Anyone who’s ever come across a photograph from pre-war Europe will have seen a group of people standing stiffly before the camera’s eye, their expressions solemn or even grim. Having one’s picture taken was a serious business! Life itself was serious. Here, on the other side of the Atlantic, the approach is vastly different. We throw our arms around each other, we press our cheeks together, and we smile, smile, smile.
Don’t get me wrong: there’s nothing wrong with smiling. In fact, it’s great! But we shouldn’t let a superficial desire to act as if everything is fine get in the way of being real. We can’t let our desperate desire to be “nice” interfere with our ability to form genuine and respectful attachments which reflect our inner truths. We can’t let our fear of confrontation keep us from addressing and improving the most important relationships in our lives.
How should our frustrated O.T. have dealt with her hapless assistant?
In order to answer that, let’s first disabuse ourselves of two notions. The first is this: Raising difficult truths is not nice. This is a fallacy.
Speaking about difficult things is just that… difficult. It may cause a certain amount of pain when people are forced to face up to their limitations and deficiencies. But it’s not airing the truth that’s the issue here; it’s the way the truth aired. In other words, there’s a right way and a wrong way to bring up difficult subjects, and Rochel’s way was the wrong one.
Which brings us to the next fallacy: All criticism and confrontation is bad.
Nonsense! It can become necessary at times to quietly rebuke a loved one, a colleague or even a relative stranger. At times, a person is called upon to confront evil or shake up complacency. “Being nice” should not be a catch-all excuse for avoiding necessary confrontations. The trick is not to avoid the discussion, it’s to remember to do it nicely.
Had Rochel taken Dina aside in a quiet moment and gently told her that her habit of losing herself in her phone was detracting from her ability to do her job, Dina might have suffered a pang, but she would not have felt attacked or abused.
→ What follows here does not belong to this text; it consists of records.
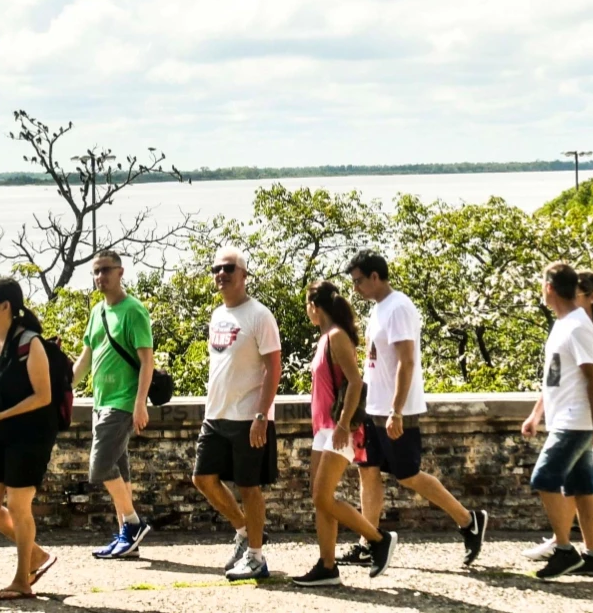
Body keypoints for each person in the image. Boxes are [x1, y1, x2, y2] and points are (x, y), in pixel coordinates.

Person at [338, 251, 487, 569]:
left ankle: (469, 520)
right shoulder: (378, 310)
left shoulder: (399, 307)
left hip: (396, 409)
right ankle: (369, 541)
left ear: (376, 276)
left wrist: (397, 410)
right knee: (368, 472)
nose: (356, 288)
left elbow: (407, 361)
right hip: (375, 407)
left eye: (359, 281)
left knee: (407, 474)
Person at [293, 281, 397, 587]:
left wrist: (342, 425)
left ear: (315, 305)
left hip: (340, 430)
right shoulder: (325, 338)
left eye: (307, 305)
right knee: (321, 499)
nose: (307, 311)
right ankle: (327, 566)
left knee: (322, 496)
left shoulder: (337, 337)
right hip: (322, 430)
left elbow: (355, 382)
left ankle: (378, 539)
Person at [193, 247, 284, 582]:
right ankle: (245, 533)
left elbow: (274, 366)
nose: (222, 273)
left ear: (244, 274)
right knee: (202, 479)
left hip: (249, 417)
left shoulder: (260, 315)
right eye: (216, 268)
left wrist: (262, 415)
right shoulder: (218, 315)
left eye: (229, 268)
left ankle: (257, 558)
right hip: (216, 415)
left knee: (249, 487)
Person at [520, 262, 593, 581]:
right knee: (581, 486)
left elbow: (592, 378)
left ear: (549, 288)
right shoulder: (562, 324)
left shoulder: (578, 326)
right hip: (564, 417)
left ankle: (564, 551)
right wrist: (536, 413)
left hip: (577, 420)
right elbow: (555, 377)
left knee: (544, 478)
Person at [0, 277, 59, 600]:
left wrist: (0, 417)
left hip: (32, 432)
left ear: (5, 306)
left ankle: (22, 580)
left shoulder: (30, 342)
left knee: (19, 505)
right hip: (0, 429)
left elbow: (43, 396)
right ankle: (36, 555)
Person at [75, 251, 157, 560]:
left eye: (106, 270)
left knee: (100, 467)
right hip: (100, 402)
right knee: (119, 472)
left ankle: (133, 524)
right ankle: (127, 539)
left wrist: (140, 403)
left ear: (121, 272)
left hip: (122, 402)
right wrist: (63, 390)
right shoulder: (97, 311)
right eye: (96, 271)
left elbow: (147, 360)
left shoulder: (134, 311)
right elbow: (85, 359)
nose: (100, 277)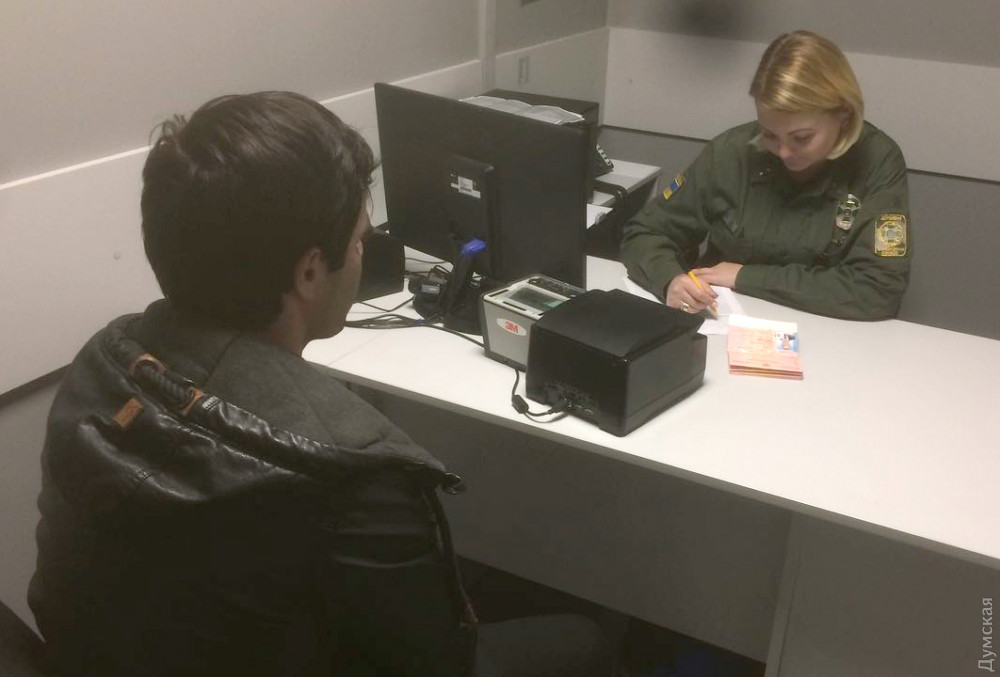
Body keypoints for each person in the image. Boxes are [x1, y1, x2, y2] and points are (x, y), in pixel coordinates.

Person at [29, 91, 608, 677]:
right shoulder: (353, 480)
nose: (362, 253)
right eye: (359, 240)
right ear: (309, 271)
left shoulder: (104, 362)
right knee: (585, 638)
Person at [621, 30, 911, 320]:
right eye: (770, 134)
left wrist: (745, 276)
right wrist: (670, 280)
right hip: (722, 318)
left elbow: (879, 289)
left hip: (828, 326)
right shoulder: (731, 152)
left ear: (843, 115)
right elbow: (646, 233)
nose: (783, 152)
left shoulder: (876, 160)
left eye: (801, 138)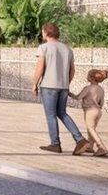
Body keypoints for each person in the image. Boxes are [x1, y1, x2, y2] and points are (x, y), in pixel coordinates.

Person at [32, 23, 88, 155]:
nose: (42, 34)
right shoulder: (67, 49)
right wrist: (65, 83)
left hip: (49, 86)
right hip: (63, 87)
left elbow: (40, 68)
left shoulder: (43, 48)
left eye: (42, 32)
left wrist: (34, 83)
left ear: (46, 33)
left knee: (51, 115)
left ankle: (55, 144)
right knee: (62, 113)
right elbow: (72, 70)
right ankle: (80, 140)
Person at [70, 69, 108, 157]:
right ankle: (90, 147)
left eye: (88, 75)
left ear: (91, 78)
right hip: (98, 111)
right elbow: (101, 103)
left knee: (91, 129)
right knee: (91, 129)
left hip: (90, 111)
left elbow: (78, 97)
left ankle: (101, 147)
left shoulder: (88, 88)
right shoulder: (101, 89)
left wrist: (68, 93)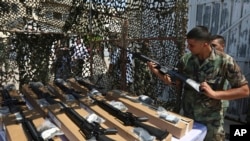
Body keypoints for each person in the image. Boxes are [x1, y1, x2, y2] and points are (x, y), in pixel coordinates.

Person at [147, 26, 249, 141]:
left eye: (192, 45)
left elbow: (244, 91)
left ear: (205, 44)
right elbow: (175, 82)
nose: (188, 47)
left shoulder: (225, 61)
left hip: (211, 122)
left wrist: (214, 94)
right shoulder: (186, 60)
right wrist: (157, 73)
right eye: (188, 44)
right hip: (189, 119)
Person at [210, 35, 229, 117]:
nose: (211, 48)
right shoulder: (209, 60)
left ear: (222, 46)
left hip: (219, 104)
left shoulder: (226, 62)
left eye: (214, 45)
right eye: (210, 45)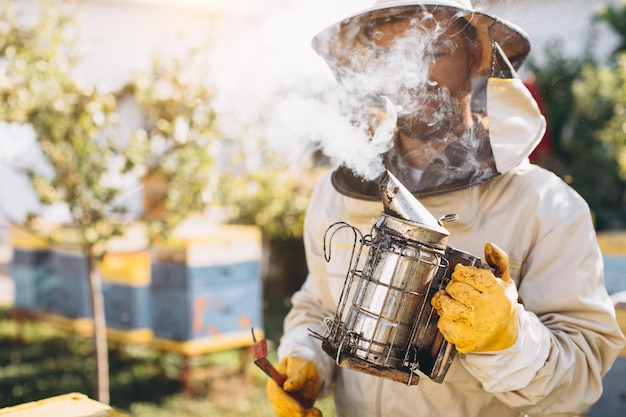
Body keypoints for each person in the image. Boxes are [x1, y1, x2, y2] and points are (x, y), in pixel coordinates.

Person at [267, 1, 626, 416]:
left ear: (476, 57)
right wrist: (306, 358)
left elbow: (579, 378)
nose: (414, 73)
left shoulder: (547, 207)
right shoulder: (336, 197)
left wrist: (508, 342)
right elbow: (320, 305)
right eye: (390, 56)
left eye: (434, 52)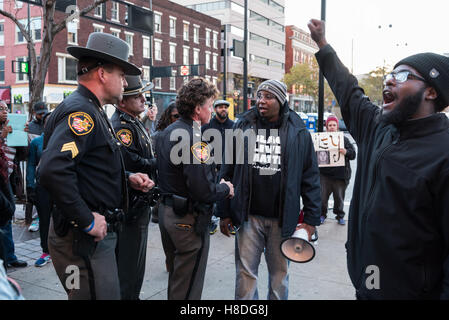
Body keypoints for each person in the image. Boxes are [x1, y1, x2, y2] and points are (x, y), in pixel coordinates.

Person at [308, 19, 449, 299]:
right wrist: (323, 46)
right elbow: (348, 91)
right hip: (366, 284)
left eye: (403, 75)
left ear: (431, 92)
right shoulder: (378, 127)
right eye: (390, 74)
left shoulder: (443, 154)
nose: (389, 79)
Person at [39, 32, 154, 300]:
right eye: (122, 75)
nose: (125, 82)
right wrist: (87, 219)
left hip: (86, 238)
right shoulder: (82, 113)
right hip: (81, 241)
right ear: (102, 74)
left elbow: (84, 168)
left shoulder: (92, 109)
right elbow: (51, 169)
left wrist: (127, 178)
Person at [217, 79, 321, 300]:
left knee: (279, 277)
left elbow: (310, 176)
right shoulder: (242, 124)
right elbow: (227, 170)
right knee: (245, 275)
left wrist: (311, 220)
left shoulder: (298, 130)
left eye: (268, 96)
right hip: (248, 216)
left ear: (281, 100)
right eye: (259, 96)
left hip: (282, 219)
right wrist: (224, 212)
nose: (261, 101)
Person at [155, 77, 234, 300]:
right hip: (187, 220)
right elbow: (204, 190)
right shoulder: (194, 139)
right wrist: (224, 188)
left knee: (177, 278)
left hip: (167, 214)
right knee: (188, 287)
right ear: (198, 109)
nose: (211, 109)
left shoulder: (166, 132)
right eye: (210, 105)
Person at [111, 75, 157, 300]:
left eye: (142, 94)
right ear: (122, 102)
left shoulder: (132, 120)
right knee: (129, 264)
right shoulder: (122, 125)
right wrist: (159, 162)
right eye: (136, 96)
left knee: (136, 262)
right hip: (132, 203)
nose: (142, 98)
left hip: (140, 202)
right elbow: (131, 162)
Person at [0, 101, 27, 269]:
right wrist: (2, 135)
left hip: (6, 180)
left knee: (7, 217)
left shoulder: (11, 127)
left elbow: (23, 155)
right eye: (0, 109)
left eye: (5, 108)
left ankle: (9, 256)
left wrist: (22, 135)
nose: (4, 111)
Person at [201, 99, 234, 235]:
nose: (223, 109)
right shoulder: (207, 126)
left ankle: (229, 221)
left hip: (228, 166)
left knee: (228, 193)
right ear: (215, 109)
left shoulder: (234, 126)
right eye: (220, 107)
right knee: (211, 194)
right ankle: (211, 222)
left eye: (225, 107)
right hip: (211, 167)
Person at [25, 111, 53, 267]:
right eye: (48, 121)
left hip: (62, 188)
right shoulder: (37, 143)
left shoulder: (64, 141)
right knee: (44, 220)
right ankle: (46, 251)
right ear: (44, 124)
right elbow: (30, 165)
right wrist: (30, 186)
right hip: (42, 188)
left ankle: (62, 251)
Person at [319, 115, 356, 225]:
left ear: (337, 126)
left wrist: (346, 152)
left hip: (340, 175)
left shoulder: (344, 139)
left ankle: (340, 215)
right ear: (326, 127)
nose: (332, 127)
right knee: (322, 198)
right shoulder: (320, 139)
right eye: (329, 125)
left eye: (334, 125)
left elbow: (353, 154)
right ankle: (322, 215)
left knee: (339, 198)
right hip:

For Rochel’s part, she would have respected herself for tackling the problem in a mature, thought-out way rather than letting her frayed nerves finally reach the snapping point. Both would have gone home at the end of the day feeling far better than they did.
If that gentle rebuke fails to effect a change in Dina’s demeanor at work, Rochel might have to repeat the confrontation, perhaps this time with added incentives and/or implied consequences. The important thing is to deal with things as they come up, when tempers are cool and appropriate words and measures are still within our reach. You don’t want to wait until you’re boiling over from all the times you’ve kept silent, all the times you’ve chosen to be “nice” instead of handing the problem. Rochel’s very desire to be nice ended up hurting her co-worker far worse than a reasonable request at the correct time would have done.
So, by all means, let’s continue being the pleasant, non-confrontational women we like to be… while being ready to rise to the challenge of dealing with problems at the appropriate time and in a measured, appropriate way.
Let’s aim for the courage, maturity and good sense not to sweep things under the rug that will only come back to bite us later!